## Available data
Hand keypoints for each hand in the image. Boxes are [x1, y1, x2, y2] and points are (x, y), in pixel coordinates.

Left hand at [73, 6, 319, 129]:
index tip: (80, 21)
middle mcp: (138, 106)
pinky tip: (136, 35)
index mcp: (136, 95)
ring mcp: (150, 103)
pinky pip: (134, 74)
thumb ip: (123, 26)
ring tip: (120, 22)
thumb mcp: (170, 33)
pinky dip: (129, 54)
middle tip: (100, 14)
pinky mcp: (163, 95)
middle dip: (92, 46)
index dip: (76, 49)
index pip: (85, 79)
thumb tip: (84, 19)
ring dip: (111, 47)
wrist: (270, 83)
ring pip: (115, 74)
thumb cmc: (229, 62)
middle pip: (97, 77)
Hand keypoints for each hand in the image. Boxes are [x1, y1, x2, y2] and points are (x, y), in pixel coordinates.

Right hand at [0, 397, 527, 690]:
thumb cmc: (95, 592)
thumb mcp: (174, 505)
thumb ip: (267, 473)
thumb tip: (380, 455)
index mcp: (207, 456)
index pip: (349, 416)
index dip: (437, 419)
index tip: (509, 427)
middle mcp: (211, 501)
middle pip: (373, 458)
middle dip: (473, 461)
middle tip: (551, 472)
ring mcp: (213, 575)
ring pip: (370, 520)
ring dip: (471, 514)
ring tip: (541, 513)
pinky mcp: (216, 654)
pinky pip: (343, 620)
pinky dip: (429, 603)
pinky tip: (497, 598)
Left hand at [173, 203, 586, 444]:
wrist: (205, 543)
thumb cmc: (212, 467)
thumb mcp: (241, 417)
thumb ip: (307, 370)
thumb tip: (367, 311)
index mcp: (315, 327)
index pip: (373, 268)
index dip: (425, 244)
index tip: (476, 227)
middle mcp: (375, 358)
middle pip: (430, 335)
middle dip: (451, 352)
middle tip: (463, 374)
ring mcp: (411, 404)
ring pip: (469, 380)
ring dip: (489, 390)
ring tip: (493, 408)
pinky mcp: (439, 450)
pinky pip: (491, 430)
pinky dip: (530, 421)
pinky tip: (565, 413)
==
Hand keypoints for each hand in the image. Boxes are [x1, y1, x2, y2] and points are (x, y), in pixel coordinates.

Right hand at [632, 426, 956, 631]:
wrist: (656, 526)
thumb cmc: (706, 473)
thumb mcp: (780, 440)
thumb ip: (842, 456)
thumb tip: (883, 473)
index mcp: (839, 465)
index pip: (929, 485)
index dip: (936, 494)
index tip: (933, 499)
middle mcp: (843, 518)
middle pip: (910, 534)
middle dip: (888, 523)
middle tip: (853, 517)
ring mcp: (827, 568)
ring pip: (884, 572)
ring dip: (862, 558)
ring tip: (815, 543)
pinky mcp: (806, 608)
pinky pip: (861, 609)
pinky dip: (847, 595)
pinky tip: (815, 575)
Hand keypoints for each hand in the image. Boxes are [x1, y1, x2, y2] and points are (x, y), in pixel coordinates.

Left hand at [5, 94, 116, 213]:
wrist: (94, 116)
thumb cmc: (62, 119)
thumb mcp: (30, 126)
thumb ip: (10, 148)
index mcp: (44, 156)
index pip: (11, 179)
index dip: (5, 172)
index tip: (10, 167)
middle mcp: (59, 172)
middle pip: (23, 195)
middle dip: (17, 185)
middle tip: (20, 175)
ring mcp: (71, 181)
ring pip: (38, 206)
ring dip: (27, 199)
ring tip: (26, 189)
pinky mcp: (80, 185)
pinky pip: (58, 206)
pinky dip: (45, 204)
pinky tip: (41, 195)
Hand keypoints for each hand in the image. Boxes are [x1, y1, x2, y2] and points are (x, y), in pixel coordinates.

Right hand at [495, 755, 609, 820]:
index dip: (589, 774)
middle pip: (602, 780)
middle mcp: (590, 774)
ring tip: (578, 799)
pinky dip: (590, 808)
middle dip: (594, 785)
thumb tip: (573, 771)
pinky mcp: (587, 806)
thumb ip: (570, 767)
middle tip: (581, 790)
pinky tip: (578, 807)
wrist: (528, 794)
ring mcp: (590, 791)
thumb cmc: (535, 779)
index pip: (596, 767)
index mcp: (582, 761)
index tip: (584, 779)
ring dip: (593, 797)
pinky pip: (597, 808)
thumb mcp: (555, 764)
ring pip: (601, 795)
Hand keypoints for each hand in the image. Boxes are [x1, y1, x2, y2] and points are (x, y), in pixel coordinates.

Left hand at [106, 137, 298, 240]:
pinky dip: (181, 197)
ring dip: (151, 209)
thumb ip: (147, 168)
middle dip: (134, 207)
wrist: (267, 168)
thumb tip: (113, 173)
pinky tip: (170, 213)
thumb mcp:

## What you are asked to do
A single number is the reply: the count of lines in the entries above that have the word "Right".

## Output
3